Subsurface Remediation and Contaminant Fate Laboratory (DEEL/ES&T)

Subsurface Remediation and Contaminant Fate Laboratory is used to develop, test and refine in situ remediation technologies, including surfactant flushing and thermal treatment, for restoration of contaminated aquifers, and to study the fate, distribution, and transport of contaminants linked to human health effects.

Thermal Systems Laboratory (ES&T 3115)

The Thermal Systems Laboratory is used for air pollutant formation and control studies. The pyrolysis and oxidation of gaseous, liquid and solid fuels and wastes is studied in laboratory-scale flow reactors. On-line and extractive analyses are performed. Chemical speciation of product gas streams is used to study reaction pathways of combustion byproduct formation and control. Particle physical and chemical properties are characterized. Quantum mechanical molecular modeling techniques are used to study the structural properties and reaction dynamics of air pollutants

Transport and kinetics laboratory (DEEL/ES&T)

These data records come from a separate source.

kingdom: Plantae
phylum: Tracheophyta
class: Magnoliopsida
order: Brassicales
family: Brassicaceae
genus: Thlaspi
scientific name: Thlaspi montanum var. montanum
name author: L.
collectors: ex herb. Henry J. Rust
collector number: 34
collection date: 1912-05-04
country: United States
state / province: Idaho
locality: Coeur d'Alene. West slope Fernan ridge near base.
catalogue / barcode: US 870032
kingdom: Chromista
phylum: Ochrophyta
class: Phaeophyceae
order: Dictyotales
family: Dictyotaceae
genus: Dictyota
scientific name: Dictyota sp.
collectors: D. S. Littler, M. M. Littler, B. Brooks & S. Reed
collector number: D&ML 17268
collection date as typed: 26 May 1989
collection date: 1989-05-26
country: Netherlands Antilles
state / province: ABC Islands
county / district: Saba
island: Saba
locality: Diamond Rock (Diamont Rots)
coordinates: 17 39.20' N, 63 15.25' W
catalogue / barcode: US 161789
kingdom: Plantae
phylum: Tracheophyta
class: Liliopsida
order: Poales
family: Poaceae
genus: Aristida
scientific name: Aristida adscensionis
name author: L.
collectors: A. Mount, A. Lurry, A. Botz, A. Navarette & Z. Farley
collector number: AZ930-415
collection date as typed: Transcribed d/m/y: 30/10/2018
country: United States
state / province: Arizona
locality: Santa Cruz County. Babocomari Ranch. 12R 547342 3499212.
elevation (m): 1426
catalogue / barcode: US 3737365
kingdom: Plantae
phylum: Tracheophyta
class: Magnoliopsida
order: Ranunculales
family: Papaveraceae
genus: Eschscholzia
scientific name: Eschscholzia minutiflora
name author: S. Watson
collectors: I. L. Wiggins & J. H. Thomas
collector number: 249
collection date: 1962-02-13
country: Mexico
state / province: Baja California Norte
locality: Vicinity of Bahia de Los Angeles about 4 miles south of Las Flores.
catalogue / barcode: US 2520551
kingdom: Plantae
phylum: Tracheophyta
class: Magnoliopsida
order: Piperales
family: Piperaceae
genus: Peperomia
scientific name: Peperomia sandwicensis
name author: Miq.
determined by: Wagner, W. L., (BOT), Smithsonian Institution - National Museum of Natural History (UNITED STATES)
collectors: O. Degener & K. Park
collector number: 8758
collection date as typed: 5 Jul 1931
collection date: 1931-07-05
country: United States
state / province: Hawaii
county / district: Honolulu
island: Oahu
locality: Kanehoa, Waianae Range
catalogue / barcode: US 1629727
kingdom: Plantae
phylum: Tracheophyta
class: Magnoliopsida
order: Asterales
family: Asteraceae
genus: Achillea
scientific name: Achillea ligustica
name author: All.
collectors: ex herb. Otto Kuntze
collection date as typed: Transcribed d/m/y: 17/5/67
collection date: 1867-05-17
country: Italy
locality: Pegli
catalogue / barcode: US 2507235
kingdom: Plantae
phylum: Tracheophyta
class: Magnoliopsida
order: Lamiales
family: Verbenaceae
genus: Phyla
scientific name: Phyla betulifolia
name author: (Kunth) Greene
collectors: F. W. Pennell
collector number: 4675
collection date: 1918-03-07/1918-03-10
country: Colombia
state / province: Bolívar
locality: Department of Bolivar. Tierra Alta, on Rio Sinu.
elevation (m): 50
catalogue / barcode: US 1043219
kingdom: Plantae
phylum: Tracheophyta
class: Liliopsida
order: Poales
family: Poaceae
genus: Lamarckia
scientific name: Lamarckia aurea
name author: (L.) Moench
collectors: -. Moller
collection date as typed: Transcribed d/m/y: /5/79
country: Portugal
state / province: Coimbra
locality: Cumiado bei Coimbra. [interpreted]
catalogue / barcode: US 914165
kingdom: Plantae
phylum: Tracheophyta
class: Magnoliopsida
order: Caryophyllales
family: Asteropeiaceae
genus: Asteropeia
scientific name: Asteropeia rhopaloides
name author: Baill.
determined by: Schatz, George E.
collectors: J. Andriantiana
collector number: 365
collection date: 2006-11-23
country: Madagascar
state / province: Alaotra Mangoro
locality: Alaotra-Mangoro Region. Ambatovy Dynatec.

This lab is focused on uptake of pollutants by various sorbents and chemical reactions in heterogeneous systems. Computer workstations are provided for solving computationally intensive problems and experimental systems of gas-liquid, liquid-liquid, and solid-liquid reactors. Physical aquifer models are available to investigate the entrapment, characterization, and remediation of NAPLs in subsurface systems. An X-ray tomography system is being constructed to provide non-destructive measurements of organic liquid saturation and distribution within heterogeneous porous media. Fate and transport laboratories focus on the sorption processes, contaminant bioavailability, and mass transfer limitations during contaminant transport. Computer workstations are utilized to couple experimental research with the development of numerical simulators for use as predictive tools.